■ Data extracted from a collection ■
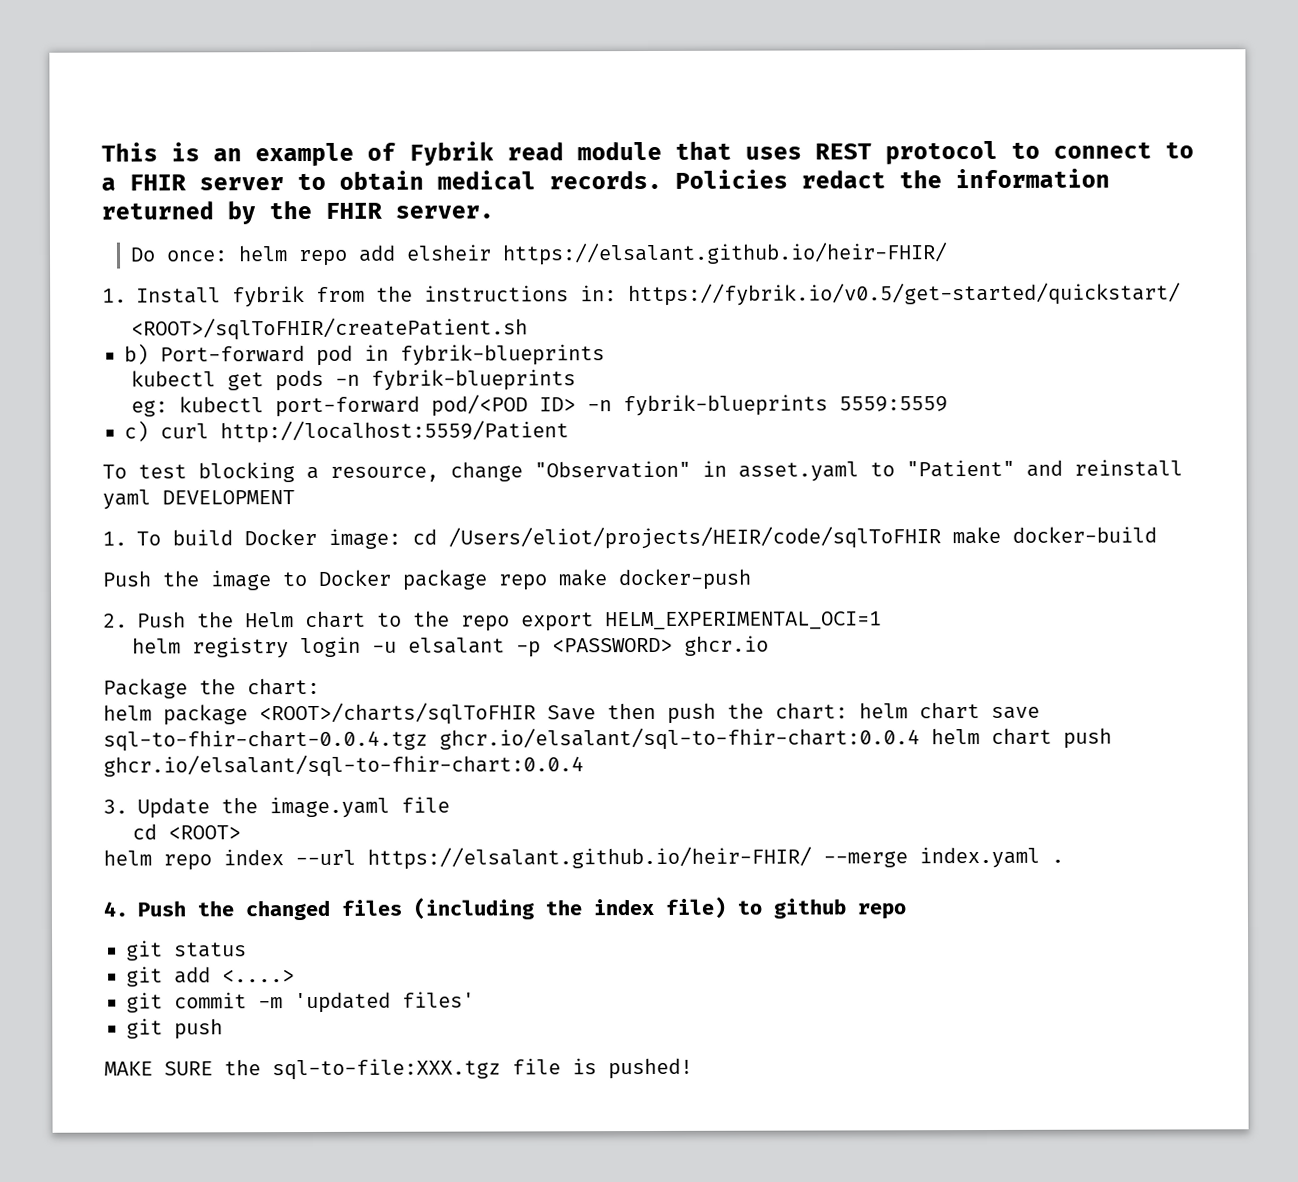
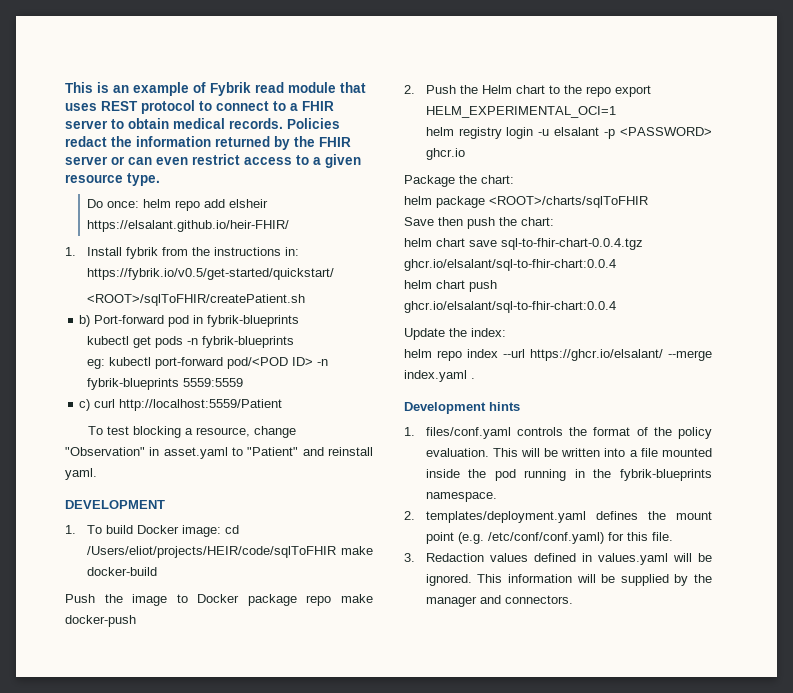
[395,205,494,219] server. -> [65,154,361,168] [65,173,160,186] server or can even restrict access to a given resource type.
[102,489,151,510] yaml -> [65,468,97,480] yaml. //
(536, 714) none -> (648, 202) //
(848, 711) none -> (554, 221) //
(920, 739) none -> (616, 265) //
[103,799,128,814] 3. -> (616, 307) none
[269,796,450,819] [132,823,242,840] image.yaml file // cd <ROOT> -> [471,328,506,337] index:
[367,846,812,870] https://elsalant.github.io/heir-FHIR/ -> [530,349,663,361] https://ghcr.io/elsalant/
[103,896,906,921] [126,940,247,961] [126,966,295,987] [126,991,475,1014] [126,1018,223,1040] [104,1057,693,1081] 4. Push the changed files (including the index file) to github repo // git status // git add <....> // git commit -m 'updated files' // git push // MAKE SURE the sql-to-file:XXX.tgz file is pushed! -> [404,402,520,414] [404,427,712,439] [425,448,712,457] [425,469,712,481] [425,492,497,502] [404,511,712,523] [425,532,673,544] [404,553,712,565] [425,574,712,586] [425,595,573,607] Development hints // 1. files/conf.yaml controls the format of the policy evaluation. This will be written into a file mounted inside the pod running in the fybrik-blueprints namespace. // 2. templates/deployment.yaml defines the mount point (e.g. /etc/conf/conf.yaml) for this file. // 3. Redaction values defined in values.yaml will be ignored. This information will be supplied by the manager and connectors.

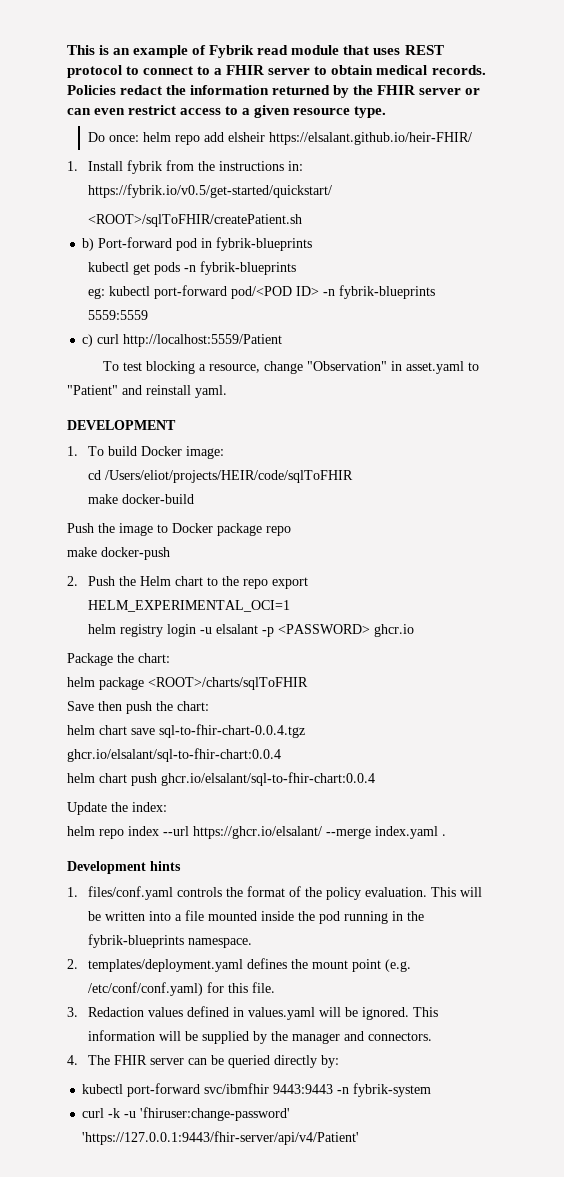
(221, 531) none -> (224, 452) //
(336, 552) none -> (353, 476) //
(332, 600) none -> (291, 531) //
(573, 599) none -> [67,1055,339,1068] [82,1083,432,1097] [82,1107,291,1121] [82,1131,360,1145] // 4. The FHIR server can be queried directly by: // kubectl port-forward svc/ibmfhir 9443:9443 -n fybrik-system // curl -k -u 'fhiruser:change-password' 'https://127.0.0.1:9443/fhir-server/api/v4/Patient'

■ REQUIRED ACTION ■
Only the lines from the one containing "(221, 531) none -> (224, 452) //" through the end of the data above are wanted, both ends included; restate them word for word.

■ OUTPUT FOR THIS TASK ■
(221, 531) none -> (224, 452) //
(336, 552) none -> (353, 476) //
(332, 600) none -> (291, 531) //
(573, 599) none -> [67,1055,339,1068] [82,1083,432,1097] [82,1107,291,1121] [82,1131,360,1145] // 4. The FHIR server can be queried directly by: // kubectl port-forward svc/ibmfhir 9443:9443 -n fybrik-system // curl -k -u 'fhiruser:change-password' 'https://127.0.0.1:9443/fhir-server/api/v4/Patient'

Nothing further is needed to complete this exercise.